Rajiv Gandhi University of Knowledge Technologies, Nuzvid (RGUKT) was founded as a State University by an act of the Legislature by AP Government as a full-fledged university in 2008, having a university campus located at Nuzvid, Krishna District, Andhra Pradesh, India.

The primary objective of establishing RGUKT was to provide high quality educational opportunities for the aimed rural youth of Andhra Pradesh.

Academics
The institute offers six-year Bachelor of Technology after 10th class examinations which includes two years pre-university course equivalent to intermediate degree followed by four year degree course in engineering course. It also offers postgraduate Master of Technology courses.

Affiliation 
The university comes under autonomous Institutions specialized in teaching and research sector in Information Technology and Engineering.
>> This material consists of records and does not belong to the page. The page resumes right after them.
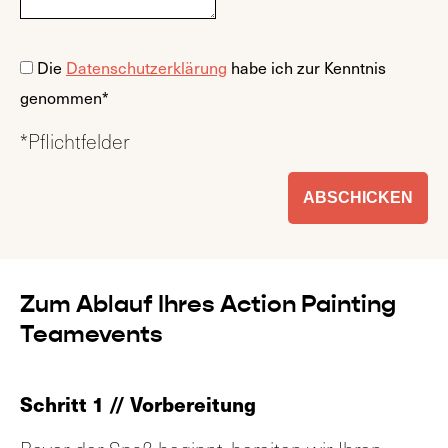
Die
Datenschutzerklärung
habe ich zur Kenntnis
genommen*
*Pflichtfelder
Zum Ablauf Ihres Action Painting
Teamevents
Schritt 1 // Vorbereitung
RGUKT Nuzvid is approved by AICTE and the institution follows the norms and regulations of Government of India, University Grants Commission (UGC) India.

Departments

 Computer Science and Engineering
 Electronics and Communication Engineering
 Electrical Engineering
 Mechanical Engineering
 Civil Engineering
 Chemical Engineering
 Metallurgical and Materials Engineering
 Mathematics
 Physics
 Chemistry
 Telugu
 IT

Culture and activities
The institute conducts various extra academic activities such as arts, vocal music, Kuchipudi dance, mridangam and yoga.